Seelsorgeteams, Pfarr- und Pastoralassistent/innen, ausländische Priester – die Diözese hat Wege eröffnet, dass die Pfarren lebendig bleiben können. Finden Sie das nicht als hilfreich?
Holzinger: Ja, sehr sogar, und ich bin froh, dass es sie gibt. Und ich bin auch für das große ehrenamtliche Engagement in den Stiftspfarren dankbar. Aber wir brauchen trotzdem neue Wege, die in der Öffnung des Priesteramts für verheiratete Männer bestehen könnten. Es bräuchte auch Signale in Richtung Frauen. Ich denke hier an das Diakonenamt.

Wir haben über Krise, Probleme und Schwierigkeiten gesprochen. Gibt es etwas, was Ihnen Anlass zu Optimismus gibt?
Holzinger: Die Menschen haben eine große Sehnsucht nach Beheimatung. Auf diese Sehnsucht hat  die Kirche eine Antwort: Sie kann Gemeinschaft anbieten und auf eine Hoffnung verweisen, die nicht zugrunde geht, sie kann Jesus Christus verkünden – Jesus Christus ist die Mitte unserer Verkündigung. Das ist doch wirklich Grund optimistisch zu sein. Auch im Blick auf die fast 950-jährige Geschichte unseres Klosters bin ich nicht pessimistisch. Es hat schon viele Tiefs gegeben. Und immer wieder ist es weiter- und aufwärts gegangen.

Was kann man jetzt machen, wenn man nicht darauf warten will, was „oben“ entschieden wird?
Holzinger: Mir ist es wichtig, nicht untätig zu sein, sondern mit allen Sinnen Ausschau zu halten, wohin Gott seine Kirche führen und wohin er sie verändert haben will. Es gilt, den Willen der Liebe Gottes zu erspüren. Mich begleitet der Satz aus dem zweiten Timotheusbrief: Denn Gott hat uns nicht einen Geist der Verzagtheit gegeben, sondern den Geist der Kraft, der Liebe und der Besonnenheit (2 Tim 1,7).

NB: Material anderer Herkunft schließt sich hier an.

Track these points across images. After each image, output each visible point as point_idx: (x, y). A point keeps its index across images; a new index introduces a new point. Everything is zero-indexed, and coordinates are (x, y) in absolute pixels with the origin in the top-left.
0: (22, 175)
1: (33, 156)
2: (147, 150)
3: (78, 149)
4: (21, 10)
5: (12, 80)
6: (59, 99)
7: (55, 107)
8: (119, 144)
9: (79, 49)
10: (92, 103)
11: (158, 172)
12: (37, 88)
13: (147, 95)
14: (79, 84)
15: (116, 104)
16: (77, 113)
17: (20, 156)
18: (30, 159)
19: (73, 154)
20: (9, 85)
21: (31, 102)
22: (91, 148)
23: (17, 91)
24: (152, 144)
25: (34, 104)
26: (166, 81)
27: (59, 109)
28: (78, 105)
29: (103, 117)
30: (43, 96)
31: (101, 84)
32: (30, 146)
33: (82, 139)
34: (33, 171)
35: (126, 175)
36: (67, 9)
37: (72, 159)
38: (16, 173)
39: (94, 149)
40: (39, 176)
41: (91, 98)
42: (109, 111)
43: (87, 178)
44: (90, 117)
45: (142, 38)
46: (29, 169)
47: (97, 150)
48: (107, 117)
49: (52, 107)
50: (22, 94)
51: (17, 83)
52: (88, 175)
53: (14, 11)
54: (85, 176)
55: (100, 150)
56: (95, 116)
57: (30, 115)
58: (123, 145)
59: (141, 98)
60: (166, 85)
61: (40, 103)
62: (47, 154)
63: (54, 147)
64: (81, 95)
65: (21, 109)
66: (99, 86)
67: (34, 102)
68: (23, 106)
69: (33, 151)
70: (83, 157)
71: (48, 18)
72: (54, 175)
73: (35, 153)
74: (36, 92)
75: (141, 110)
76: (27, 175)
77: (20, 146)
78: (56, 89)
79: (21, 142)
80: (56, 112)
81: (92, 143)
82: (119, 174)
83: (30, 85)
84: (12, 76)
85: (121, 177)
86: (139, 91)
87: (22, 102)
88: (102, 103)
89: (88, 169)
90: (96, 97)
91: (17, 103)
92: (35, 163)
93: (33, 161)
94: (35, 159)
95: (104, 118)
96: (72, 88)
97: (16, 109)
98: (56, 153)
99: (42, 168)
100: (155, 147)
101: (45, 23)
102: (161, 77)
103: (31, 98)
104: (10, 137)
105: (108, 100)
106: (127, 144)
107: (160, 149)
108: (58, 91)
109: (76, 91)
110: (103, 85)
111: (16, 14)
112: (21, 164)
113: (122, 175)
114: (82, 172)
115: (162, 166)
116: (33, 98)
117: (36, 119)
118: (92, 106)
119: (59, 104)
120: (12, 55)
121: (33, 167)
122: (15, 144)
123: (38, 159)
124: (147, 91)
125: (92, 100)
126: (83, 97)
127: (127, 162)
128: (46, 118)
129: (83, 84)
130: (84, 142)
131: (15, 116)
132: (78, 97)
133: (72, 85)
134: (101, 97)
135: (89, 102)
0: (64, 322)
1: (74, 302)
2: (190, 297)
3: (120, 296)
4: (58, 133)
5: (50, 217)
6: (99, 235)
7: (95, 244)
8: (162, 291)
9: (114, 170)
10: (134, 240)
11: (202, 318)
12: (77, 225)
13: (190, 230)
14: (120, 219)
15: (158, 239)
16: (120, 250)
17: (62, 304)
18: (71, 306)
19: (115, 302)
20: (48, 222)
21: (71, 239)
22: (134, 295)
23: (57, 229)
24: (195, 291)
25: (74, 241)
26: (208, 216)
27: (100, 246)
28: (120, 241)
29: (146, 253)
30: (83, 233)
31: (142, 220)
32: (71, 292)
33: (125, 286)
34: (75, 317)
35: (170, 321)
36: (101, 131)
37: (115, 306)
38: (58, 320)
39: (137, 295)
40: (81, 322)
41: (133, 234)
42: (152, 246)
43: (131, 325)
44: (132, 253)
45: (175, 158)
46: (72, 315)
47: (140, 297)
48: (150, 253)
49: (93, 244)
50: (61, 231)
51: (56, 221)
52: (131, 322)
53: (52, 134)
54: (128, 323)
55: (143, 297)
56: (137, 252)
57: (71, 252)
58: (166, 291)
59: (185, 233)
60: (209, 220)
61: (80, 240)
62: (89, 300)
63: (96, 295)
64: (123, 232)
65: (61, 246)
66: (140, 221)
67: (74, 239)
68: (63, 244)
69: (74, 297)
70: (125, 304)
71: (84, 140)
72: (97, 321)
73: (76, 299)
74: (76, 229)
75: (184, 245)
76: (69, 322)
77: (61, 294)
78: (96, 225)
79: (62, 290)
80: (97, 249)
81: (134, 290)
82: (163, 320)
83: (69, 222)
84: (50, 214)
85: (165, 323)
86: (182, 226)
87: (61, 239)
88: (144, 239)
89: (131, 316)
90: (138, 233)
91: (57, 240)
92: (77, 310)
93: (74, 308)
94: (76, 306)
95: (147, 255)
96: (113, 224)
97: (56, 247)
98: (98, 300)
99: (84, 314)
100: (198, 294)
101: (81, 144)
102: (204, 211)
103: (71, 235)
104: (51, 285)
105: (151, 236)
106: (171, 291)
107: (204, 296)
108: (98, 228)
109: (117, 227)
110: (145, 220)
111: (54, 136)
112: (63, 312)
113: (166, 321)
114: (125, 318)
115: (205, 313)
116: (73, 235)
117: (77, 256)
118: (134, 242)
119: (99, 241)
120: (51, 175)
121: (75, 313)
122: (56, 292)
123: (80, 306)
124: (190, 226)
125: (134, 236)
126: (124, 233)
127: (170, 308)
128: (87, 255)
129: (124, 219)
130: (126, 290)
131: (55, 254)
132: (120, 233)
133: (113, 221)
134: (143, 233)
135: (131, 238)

Was wird Ihre größte Herausforderung in den nächsten Jahren als Propst sein?
Holzinger: Bis zum Ende meiner Amtszeit werden wir Florianer Chorherren aus eigener Kraft nicht einmal mehr annähernd unsere Aufgaben in den Pfarren und im Stift bewältigen können. Davor darf man die Augen nicht verschließen.
Meine Verantwortung sehe ich darin, vernünftige Übergänge zu schaffen und zu verantworten, was nicht mehr geht. In den nächsten drei Jahren möchten wir ein Programm erarbeiten, das den jüngeren Mitbrüdern Freiheit und neue Gestaltungsräume verschafft. Im Vertrauen auf das Wirken Gottes wird uns das gelingen.